The rocket, a Long March 5B, was used to put into orbit the central module of the Chinese space station Tianhe scheduled for April 28.
The rocket released the mod but has since drifted around Earth, gradually decreasing lower and lower. It can be tracked using services such as orbit.ing-now, which indicates that it uses third-party data “believed to be reliable”.
The rocket is named 2021-035B.
Even so, it is not possible at this time to accurately predict when the rocket will enter Earth’s atmosphere. This is because it is gradually slowed down by atmospheric drag, but the speed of this process can vary, reports SpaceNews.
Scientists will have a better idea of where the rocket will land over time, said Jonathan McDowell, an astrophysicist at Harvard University. The Guardian. He said the situation was “potentially bad” and “very negligent on the part of China”.
“Things over ten tonnes, we don’t drop from the sky, uncontrollably, on purpose,” he added.
Newsweek has contacted the Chinese government for comment.
The Long March 5B weighs around 20 tons and is approximately 100 feet long and 16 feet wide.
McDowell also posted a tweet, seen below, putting the rocket’s uncontrolled desorbit into the context of other uncontrolled desorbits, including NASA’s much larger de-orbit Skylab in 1979.
This is not the first time that a Long March 5B rocket has made an uncontrolled re-entry into the Earth’s atmosphere.
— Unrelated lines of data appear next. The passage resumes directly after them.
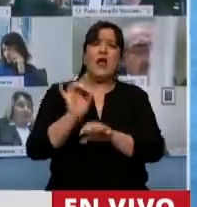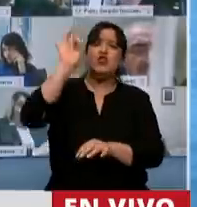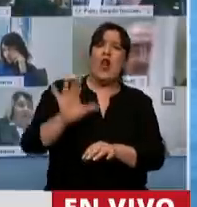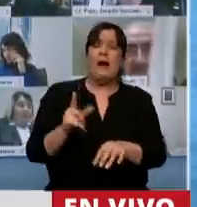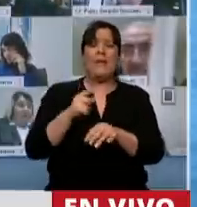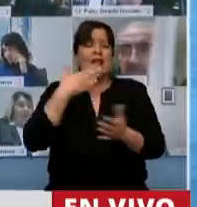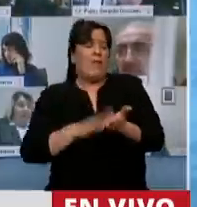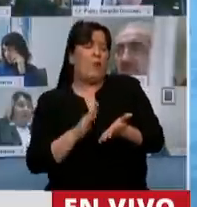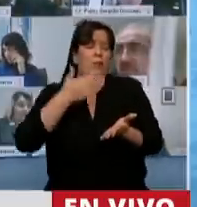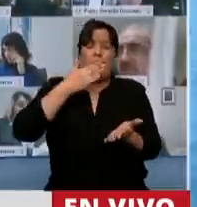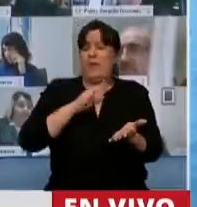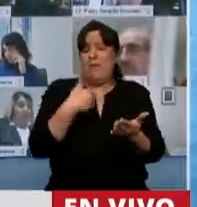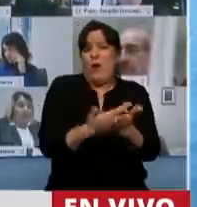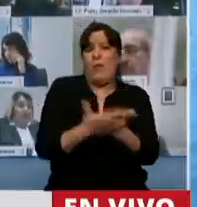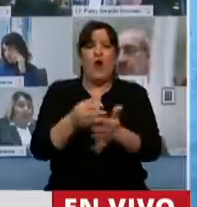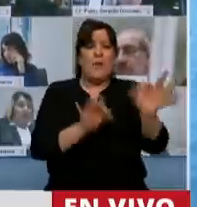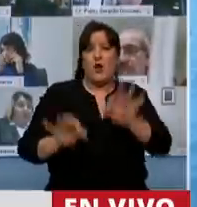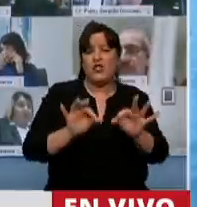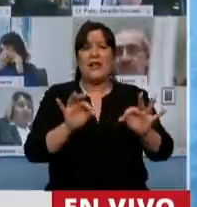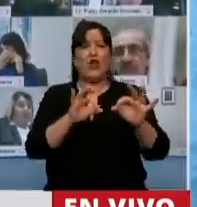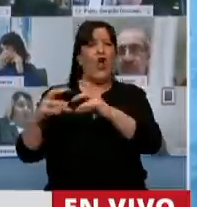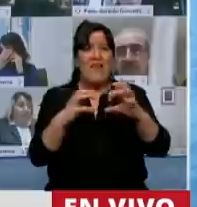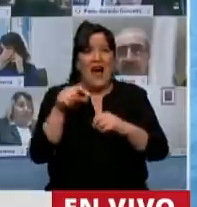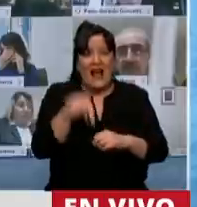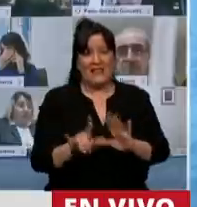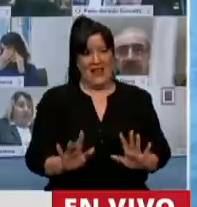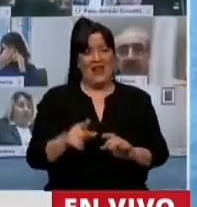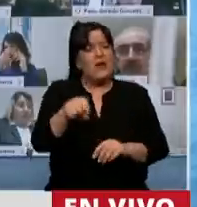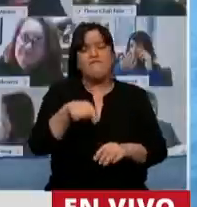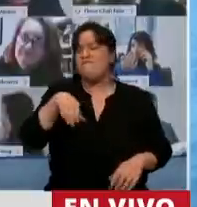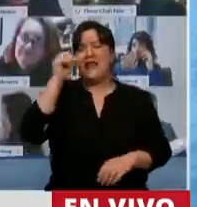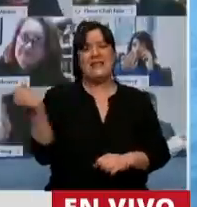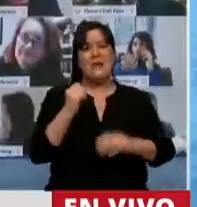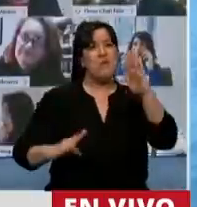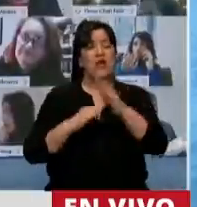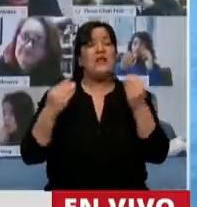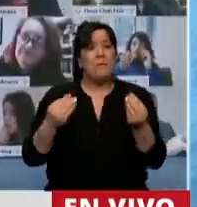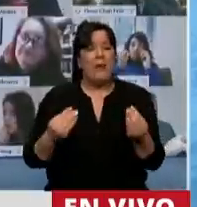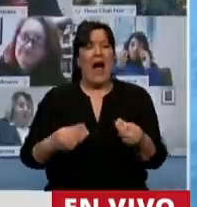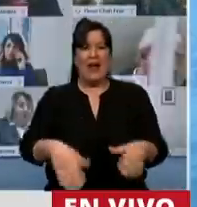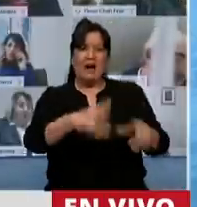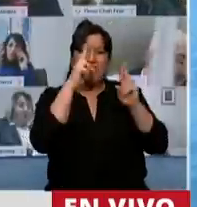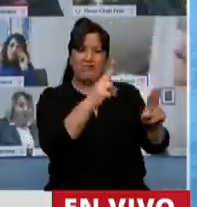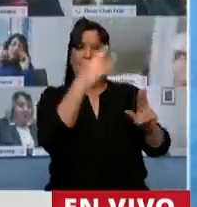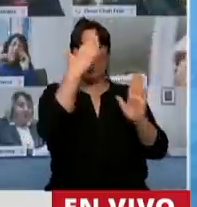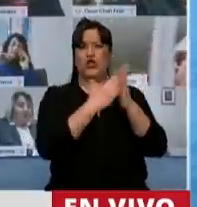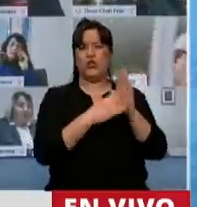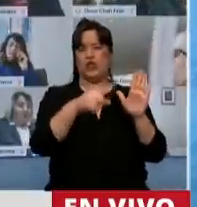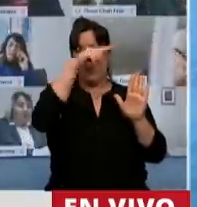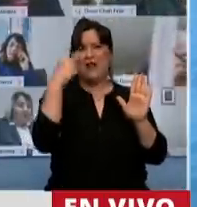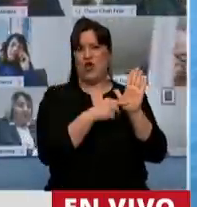para proponer proyectos, para debatir en el recinto, antes que nada estamos para hacer valer la Constitución Nacional.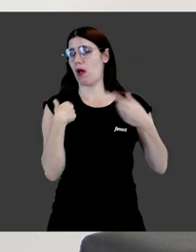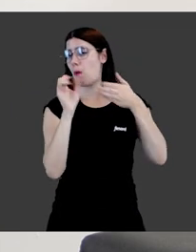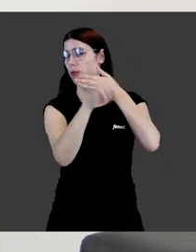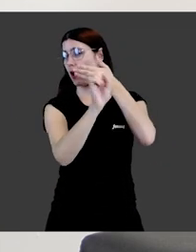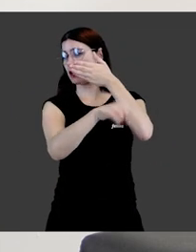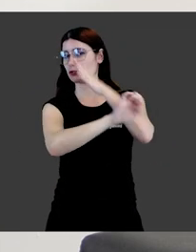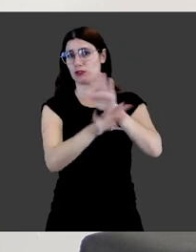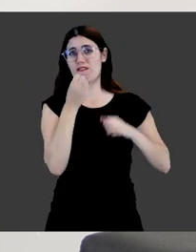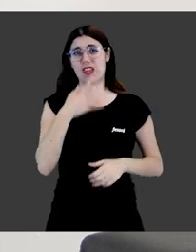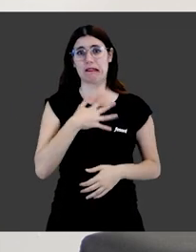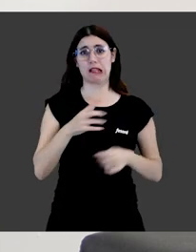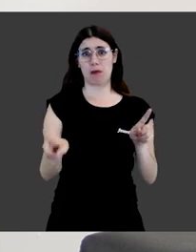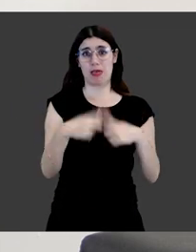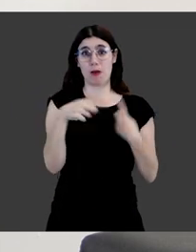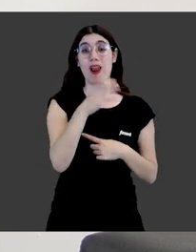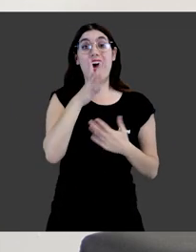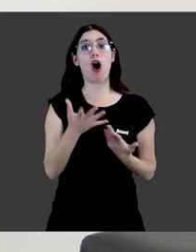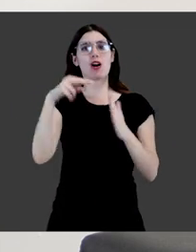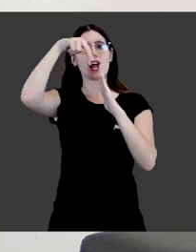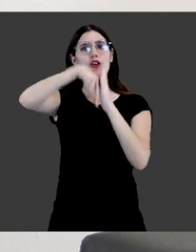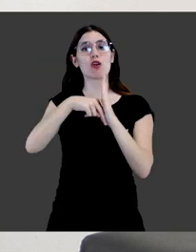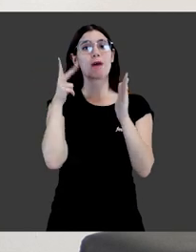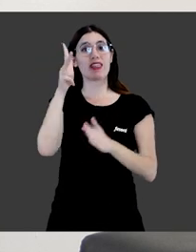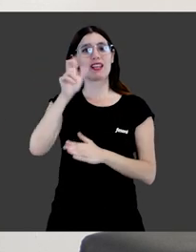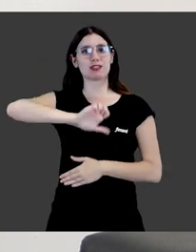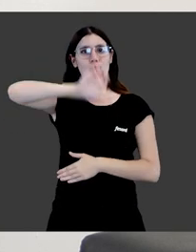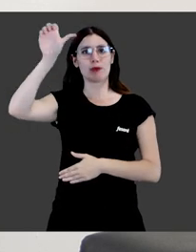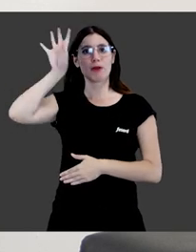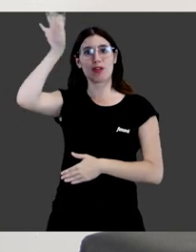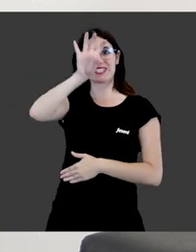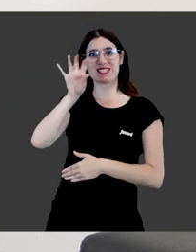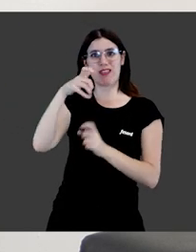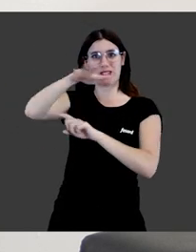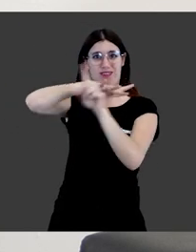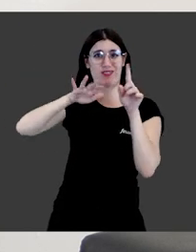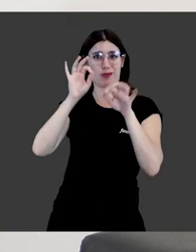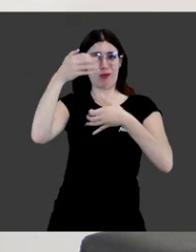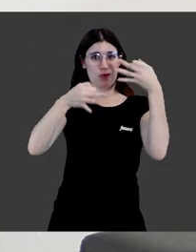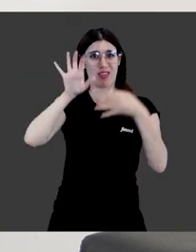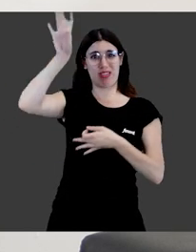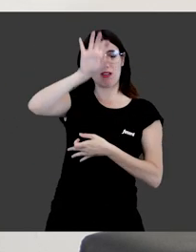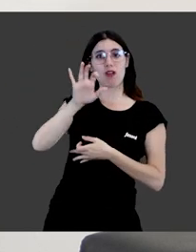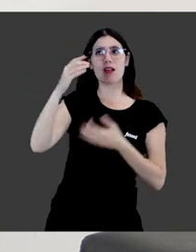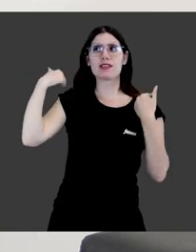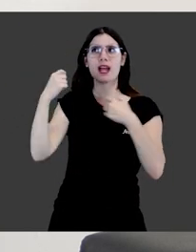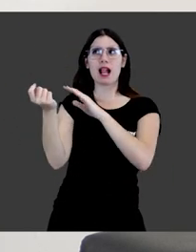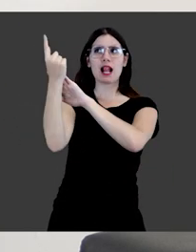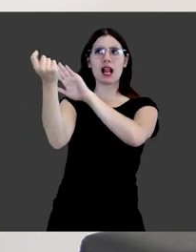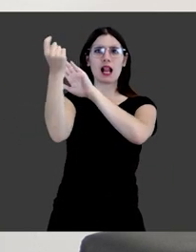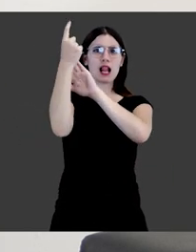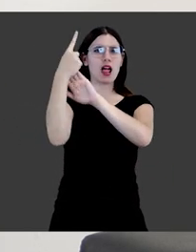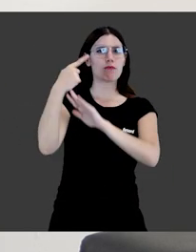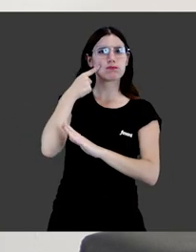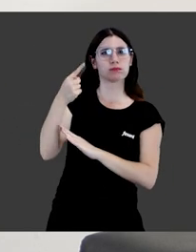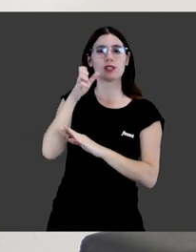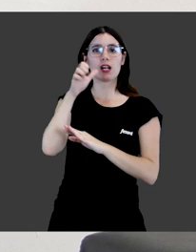sufrimiento, a su bienestar. Las normas de derecho europeo y de muchos estados de nuestro entorno jurídico ya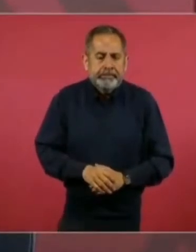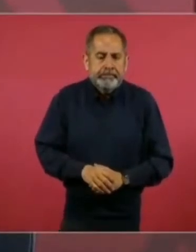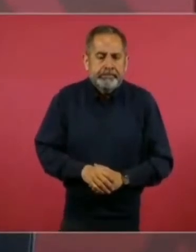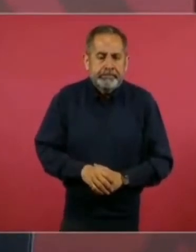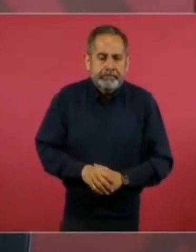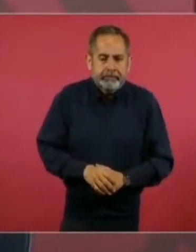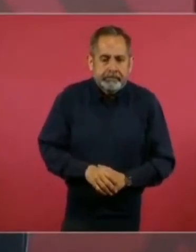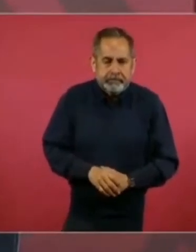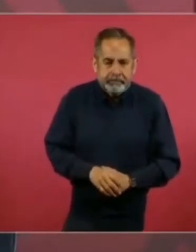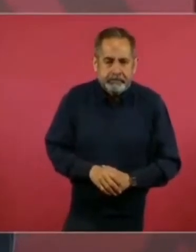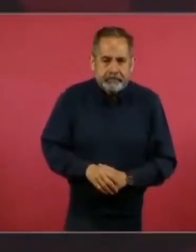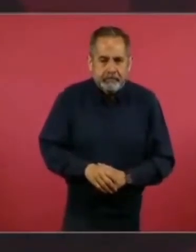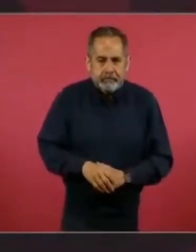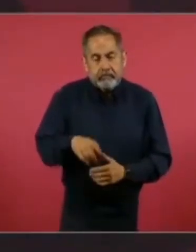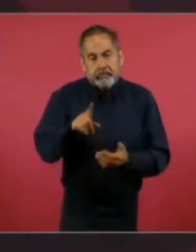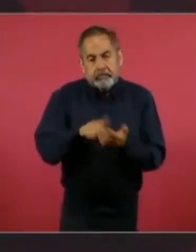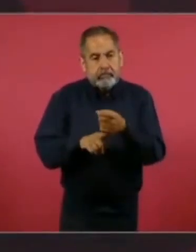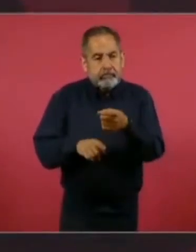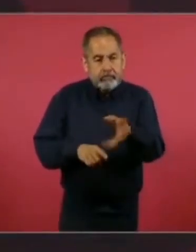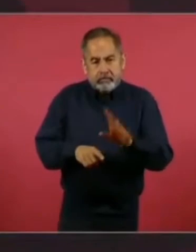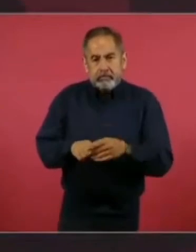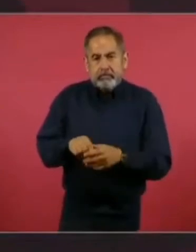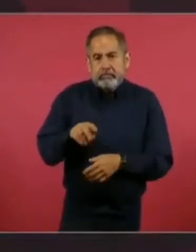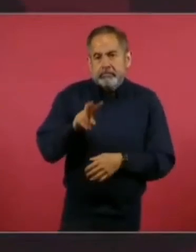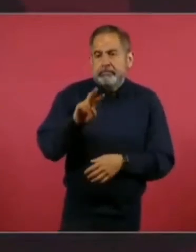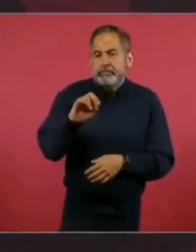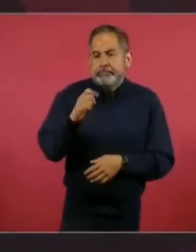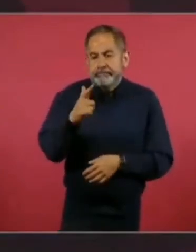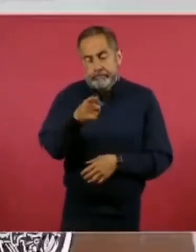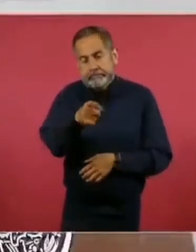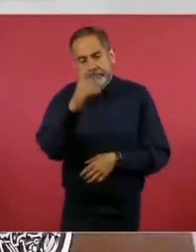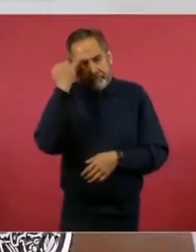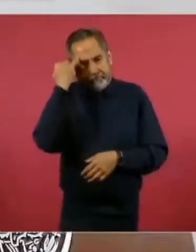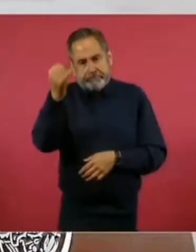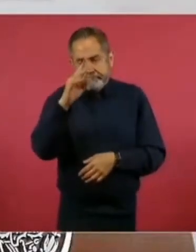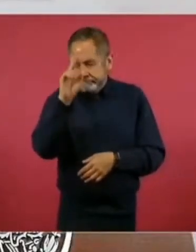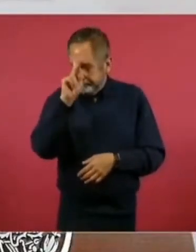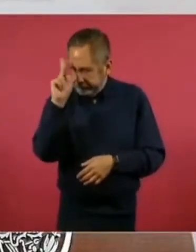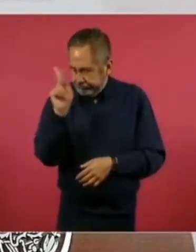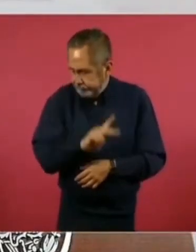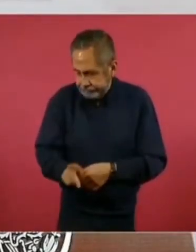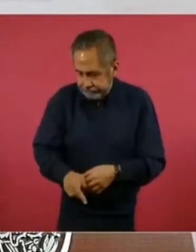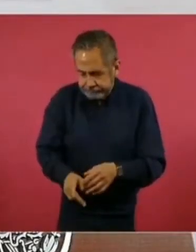Bueno, lo de Obando y Gil, terrible eso.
The same thing happened in May of last year, when the rocket made its maiden flight on May 5 and placed a prototype crew capsule in low Earth orbit.
The rocket’s center stage was again left in an uncontrolled orbit, and six days after launch re-entered the atmosphere. Parts of this rocket would have survived the re-entry and landed in Ivory Coast, Africa.
NASA administrator Jim Bridenstine criticized China at the time for the uncontrolled desorbit. He said at a committee meeting: “It was apparently a successful launch until we started to get information about a reentry of a rocket body – a reentry that was really dangerous.”
Satellites and other space debris are sometimes left in orbit and eventually re-enter the atmosphere, but they usually burn and never make it to Earth.
Larger spacecraft, such as space stations, do not always burn out completely before touching the ground. In such cases, their atmospheric reentry is usually calculated and predetermined so that they fall in an area as far away from civilization as possible.
When Russia desorbed its old Mir space station in 2001, it was predicted to fall in the South Pacific. The NASA Skylab desorbit in 1979 was not planned, and some pieces fell over southern Western Australia.